On Saturday, Pryor showed Happy Valley why he was such a prize. He finished 8 for 17 passing for 125 yards, and rushed for 50 yards and a 7-yard TD on five carries.
“It was huge. They were making a big deal about it and people were doubting us, ‘Buckeyes can’t do this or this.’ A lot of that stuff motivates us, but we knew we could do it,” Pryor said.
Ray Small burned Penn State (8-2, 4-2) with two long punt returns, and Ohio State’s defense held dangerous Penn State quarterback Daryll Clark in check with constant pressure.
The Buckeyes scored the game’s final 17 points to silence the crowd of 110,033, the fourth-largest in Beaver Stadium history.
“We broke down on a kicking play, had a couple tough penalties, we didn’t get any field position,” Penn State coach Joe Paterno said. “It was a tough ballgame for us, it really was, against a good football team.”
Leading by three, Pryor connected with open receiver DeVier Posey in stride down the left sideline for a 62-yard touchdown pass with 1:47 left in the third to extend the lead to 17-7.
A pumped Pryor rushed down the field to meet Posey, then skipped back to the sideline in delight.
“This was my first time to lead the team and lead the offense and score some touchdowns against another big team,” Pryor said. “It felt pretty good to lead the team.”
After another three-and-out by Penn State offense, Small lit up the Nittany Lions’ porous punt coverage unit for a 45-yard return to the Nittany Lions 47 to end the third quarter.
Getting good protection, Pryor led the Buckeyes again on a drive with two third-down conversions before rolling right to hit Brandon Saine for a 6-yard TD pass on another third down play to give Ohio State a 17-point cushion.
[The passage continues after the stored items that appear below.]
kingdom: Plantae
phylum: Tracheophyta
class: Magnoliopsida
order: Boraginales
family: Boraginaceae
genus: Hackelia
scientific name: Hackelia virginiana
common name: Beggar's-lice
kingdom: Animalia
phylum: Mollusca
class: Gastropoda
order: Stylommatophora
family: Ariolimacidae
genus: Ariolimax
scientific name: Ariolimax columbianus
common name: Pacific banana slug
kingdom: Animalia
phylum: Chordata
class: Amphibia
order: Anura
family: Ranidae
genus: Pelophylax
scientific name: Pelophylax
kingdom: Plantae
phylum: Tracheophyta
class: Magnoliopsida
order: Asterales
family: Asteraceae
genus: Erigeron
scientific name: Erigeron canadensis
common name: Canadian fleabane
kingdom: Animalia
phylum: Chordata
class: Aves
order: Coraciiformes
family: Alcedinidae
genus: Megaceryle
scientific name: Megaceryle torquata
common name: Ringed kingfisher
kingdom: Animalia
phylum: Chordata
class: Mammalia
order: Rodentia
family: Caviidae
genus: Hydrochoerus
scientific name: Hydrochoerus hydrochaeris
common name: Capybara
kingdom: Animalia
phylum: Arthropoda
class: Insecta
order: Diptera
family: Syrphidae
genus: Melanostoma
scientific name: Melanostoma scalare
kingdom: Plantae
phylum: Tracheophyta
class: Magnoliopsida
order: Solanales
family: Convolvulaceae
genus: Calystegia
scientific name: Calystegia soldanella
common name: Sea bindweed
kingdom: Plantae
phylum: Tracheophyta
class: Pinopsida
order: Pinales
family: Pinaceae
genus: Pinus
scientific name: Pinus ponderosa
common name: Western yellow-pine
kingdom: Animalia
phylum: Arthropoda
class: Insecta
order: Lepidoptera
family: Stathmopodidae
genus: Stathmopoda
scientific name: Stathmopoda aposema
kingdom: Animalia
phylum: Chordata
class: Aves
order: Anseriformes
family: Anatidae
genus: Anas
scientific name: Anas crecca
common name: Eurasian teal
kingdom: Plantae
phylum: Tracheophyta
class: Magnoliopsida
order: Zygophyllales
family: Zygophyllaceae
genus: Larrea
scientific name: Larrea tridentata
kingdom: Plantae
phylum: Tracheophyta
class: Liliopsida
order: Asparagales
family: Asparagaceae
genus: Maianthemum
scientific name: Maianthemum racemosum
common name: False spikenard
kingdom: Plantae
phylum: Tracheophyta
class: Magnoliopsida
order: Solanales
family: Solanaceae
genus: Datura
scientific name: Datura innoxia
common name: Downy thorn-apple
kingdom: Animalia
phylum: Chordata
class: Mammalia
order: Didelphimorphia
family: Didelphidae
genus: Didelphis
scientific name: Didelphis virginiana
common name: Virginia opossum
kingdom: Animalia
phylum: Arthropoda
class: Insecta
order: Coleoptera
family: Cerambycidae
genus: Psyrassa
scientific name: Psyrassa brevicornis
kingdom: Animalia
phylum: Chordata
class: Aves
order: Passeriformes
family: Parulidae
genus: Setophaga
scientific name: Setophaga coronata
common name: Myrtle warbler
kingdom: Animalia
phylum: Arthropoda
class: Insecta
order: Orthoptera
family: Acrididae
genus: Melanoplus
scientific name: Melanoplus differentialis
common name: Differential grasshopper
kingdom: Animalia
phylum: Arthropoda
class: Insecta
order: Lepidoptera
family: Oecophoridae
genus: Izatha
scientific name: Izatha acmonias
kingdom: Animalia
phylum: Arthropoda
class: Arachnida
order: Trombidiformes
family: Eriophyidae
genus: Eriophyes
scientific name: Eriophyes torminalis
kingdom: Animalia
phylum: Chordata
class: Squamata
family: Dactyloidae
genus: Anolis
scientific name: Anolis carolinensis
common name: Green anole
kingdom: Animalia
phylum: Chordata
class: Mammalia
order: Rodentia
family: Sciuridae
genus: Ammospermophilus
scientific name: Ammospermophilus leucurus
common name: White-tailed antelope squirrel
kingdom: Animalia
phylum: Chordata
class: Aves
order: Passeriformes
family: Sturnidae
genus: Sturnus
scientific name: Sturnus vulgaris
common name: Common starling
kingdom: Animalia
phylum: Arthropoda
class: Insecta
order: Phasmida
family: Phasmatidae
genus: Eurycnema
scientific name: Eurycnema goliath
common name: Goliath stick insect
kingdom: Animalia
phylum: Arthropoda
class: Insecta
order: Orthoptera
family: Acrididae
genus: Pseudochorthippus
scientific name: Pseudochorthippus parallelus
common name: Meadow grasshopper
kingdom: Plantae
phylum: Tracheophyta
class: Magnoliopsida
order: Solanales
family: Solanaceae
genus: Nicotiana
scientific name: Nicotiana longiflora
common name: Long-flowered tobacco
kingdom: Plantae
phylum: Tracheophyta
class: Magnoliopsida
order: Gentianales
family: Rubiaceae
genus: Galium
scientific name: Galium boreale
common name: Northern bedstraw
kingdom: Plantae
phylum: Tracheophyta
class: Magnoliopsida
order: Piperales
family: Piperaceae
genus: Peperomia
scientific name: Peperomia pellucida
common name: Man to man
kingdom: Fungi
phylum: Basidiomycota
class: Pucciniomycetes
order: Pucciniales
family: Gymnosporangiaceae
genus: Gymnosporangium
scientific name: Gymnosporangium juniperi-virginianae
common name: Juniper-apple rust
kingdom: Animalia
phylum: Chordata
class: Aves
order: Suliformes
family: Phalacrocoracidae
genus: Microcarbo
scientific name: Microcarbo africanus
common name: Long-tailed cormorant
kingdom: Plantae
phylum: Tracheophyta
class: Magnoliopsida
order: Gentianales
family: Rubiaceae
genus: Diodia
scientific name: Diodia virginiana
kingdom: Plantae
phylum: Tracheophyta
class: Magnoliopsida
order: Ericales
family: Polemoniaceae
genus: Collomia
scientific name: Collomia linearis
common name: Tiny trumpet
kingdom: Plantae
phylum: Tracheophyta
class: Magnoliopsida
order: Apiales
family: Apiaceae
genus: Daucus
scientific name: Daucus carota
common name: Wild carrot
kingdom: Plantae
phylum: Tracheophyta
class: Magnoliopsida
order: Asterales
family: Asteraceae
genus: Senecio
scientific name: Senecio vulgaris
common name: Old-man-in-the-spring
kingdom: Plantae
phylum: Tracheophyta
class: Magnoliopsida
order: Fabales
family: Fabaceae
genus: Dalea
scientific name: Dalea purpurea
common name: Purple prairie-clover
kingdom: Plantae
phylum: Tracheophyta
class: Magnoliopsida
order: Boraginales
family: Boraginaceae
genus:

Fittingly, Saine dove into corner of the end zone in front of the sliver of cheering Buckeye fans dressed in scarlet gear that stood out in the sea of blue and white.
For the most part, Pryor played mistake-free football, and his offensive line kept the defense away from the most-sacked QB in the Big Ten.
“We failed … Our game plan was to go in and stop him,” Penn State defensive tackle Ollie Ogbu said. “We didn’t do it on a consistent enough basis, so I would say we failed.”
Pryor’s 7-yard TD run in the first quarter was set up by a 41-yard punt return by Small to the Penn State 9. Special teams, especially the punting unit, has been a season-long problem, though the Nittany Lions have been able to overcome those woes against less-talented teams.
Not against Ohio State, though.
Ross Homan’s diving interception of Clark with 9:20 left — Penn State’s first interception in four games — sent Nittany Lions fans scurrying for the exits.
Clark’s touchdown plunge from a yard out on fourth down capped a nice second-quarter drive to tie the game at 7. It was the 21st rushing score of his career, breaking the mark for a Penn State quarterback set by his mentor, Michael Robinson.
Otherwise, Penn State struggled all day.
The Buckeyes smothered Clark’s receivers except for Graham Zug (seven catches, 96 yards), and pressured him up front. Cameron Heyward had two sacks and 11 tackles.
Clark finished 12 of 28 for 125 yards and the interception. He ran for 20 yards on 11 carries. Evan Royster managed just 36 yards on 13 carries, and a couple dropped passes didn’t help the offense, either.
“It’s just hard to put points on the board when you don’t have a consistent rhythm,” Clark said.